Texto selecionado –
|---|

“Espelho, espelho meu, existe alguém mais bela do que eu?”. A frase atribuída à rainha má da fábula Branca de Neve, que se tornou a mais célebre do conto infantil, expressa com exatidão um sentimento humano que pode, sim, ser virtuoso, mas que pode também revelar uma perigosa armadilha: a vaidade. 

“Do ponto de vista da psicanálise, estamos falando de algo que tem relação com o narcisismo, que é, em linhas gerais, o movimento do eu em direção a si mesmo”, explica a psicanalista e mestre em psicologia Renata Gatto, que prossegue explicando que, em certa medida, o narcisismo é um importante fator de proteção do eu. “No caso da vaidade, uma das suas principais características é a necessidade de reconhecimento por parte do outro”, examina, detalhando que o sentimento é carregado de um espírito de competitividade, de forma que o vaidoso busca se destacar e espera ser irado por seus atributos, que podem ser físicos ou intelectuais.  

Vale lembrar que o termo “narcisismo” tem origem no mito de Narciso, da “mitologia grega”, que narra a história de um jovem que foi condenado a se apaixonar por sua própria imagem espelhada na água. Esse amor impossível leva o personagem à morte, afogado nas águas que refletiam a si mesmo. Recorrendo à história, Renata lembra que o vaidoso, assim como o Narciso, está encantado pela própria imagem. “Todavia, o que ele vê não é a si, mas um reflexo inalcançável”, sentencia. 

A psicóloga Marina França de Souza, especializada em saúde pública, pontua que, diferentemente da autoestima, que diz respeito a um juízo que o sujeito faz de si mesmo, a vaidade depende necessariamente de um reconhecimento externo para ser estimulada. O que não significa, necessariamente, que esse ímpeto narcísico seja algo ruim. “Todos nós vamos nos sentir recompensados quando temos a aprovação do outro e, por isso, teremos sensação de bem-estar. Podemos, inclusive, fazer dessa emoção um trampolim, buscando nos aprimorar e nos movimentar”, argumenta.

|---|

Dados apresentados –

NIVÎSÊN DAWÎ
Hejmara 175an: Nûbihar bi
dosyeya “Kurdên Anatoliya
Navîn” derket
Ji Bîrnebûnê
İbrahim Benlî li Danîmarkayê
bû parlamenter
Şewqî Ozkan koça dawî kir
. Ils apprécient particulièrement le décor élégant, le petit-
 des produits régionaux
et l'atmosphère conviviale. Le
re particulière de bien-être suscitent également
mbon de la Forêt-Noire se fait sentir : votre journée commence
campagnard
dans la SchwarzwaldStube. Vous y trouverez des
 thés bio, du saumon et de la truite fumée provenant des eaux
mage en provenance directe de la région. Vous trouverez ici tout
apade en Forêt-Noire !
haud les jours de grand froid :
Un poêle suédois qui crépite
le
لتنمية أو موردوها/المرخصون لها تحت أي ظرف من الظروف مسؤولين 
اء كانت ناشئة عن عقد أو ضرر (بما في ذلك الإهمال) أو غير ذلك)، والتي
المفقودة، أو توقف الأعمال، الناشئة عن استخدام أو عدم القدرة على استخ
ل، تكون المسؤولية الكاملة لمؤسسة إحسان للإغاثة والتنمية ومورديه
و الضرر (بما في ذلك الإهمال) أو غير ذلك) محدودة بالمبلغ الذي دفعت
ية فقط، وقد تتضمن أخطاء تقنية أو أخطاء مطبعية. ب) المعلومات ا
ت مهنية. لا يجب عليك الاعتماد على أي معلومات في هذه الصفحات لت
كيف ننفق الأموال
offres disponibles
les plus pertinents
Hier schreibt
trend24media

|---|

Enunciado da tarefa – Prossiga com o texto sobre vaidade e narcisismo a partir da última frase apresentada.

Resultado da tarefa –
Mas, evidentemente, a mesma vaidade que traz pode, quando excessiva, ser uma fonte de problemas. “Se superdimensionarmos o valor que atribuímos à opinião dos outros sobre nós mesmos, vamos acabar perdendo uma cota da nossa autonomia e nos tornar reféns do juízo alheio. E esse tipo de comportamento pode ser angustiante”, pondera Marina. Recorrendo à máxima de que o excesso sempre aponta para uma falta, ela adverte que essa demasiada preocupação com a aprovação alheia pode indicar, inclusive, problemas com a autoestima. 

No mesmo sentido, Renata destaca que o sentimento pode, sim, estimular o sujeito a se cuidar mais, seja no âmbito da imagem, do trabalho ou dos estudos. “Contudo, esse reconhecimento, que, para alguns, serve como estímulo para o crescimento, pode fazer que muitos outros se tornem dependentes do olhar e da aprovação do outro”, avalia. Portanto, continua a psicanalista, a vaidade se torna um problema quando exacerbada. “Sobretudo quando o sujeito a a ter uma imagem distorcida de si, colocando-se como superior e até diminuindo as outras pessoas para se destacar”, assegura. 

Contexto social 

Renata Gatto contextualiza que cada época vai propiciar formas de manifestação da vaidade. “Atualmente, com as redes sociais, há uma superexposição da imagem. Nesse cenário, as pessoas mostram somente o que querem, mascarando suas faltas e criando um mundo aparentemente perfeito. Muitos se sentem orgulhosos da imagem que construíram, orgulhosos e dependentes da aprovação, das curtidas e dos comentários dos seguidores. O próprio termo ‘seguidor’ já coloca o sujeito na ilusão de que ele é importante”, analisa, sinalizando a necessidade de especial cuidado em relação a atitudes narcísicas nas mídias sociais.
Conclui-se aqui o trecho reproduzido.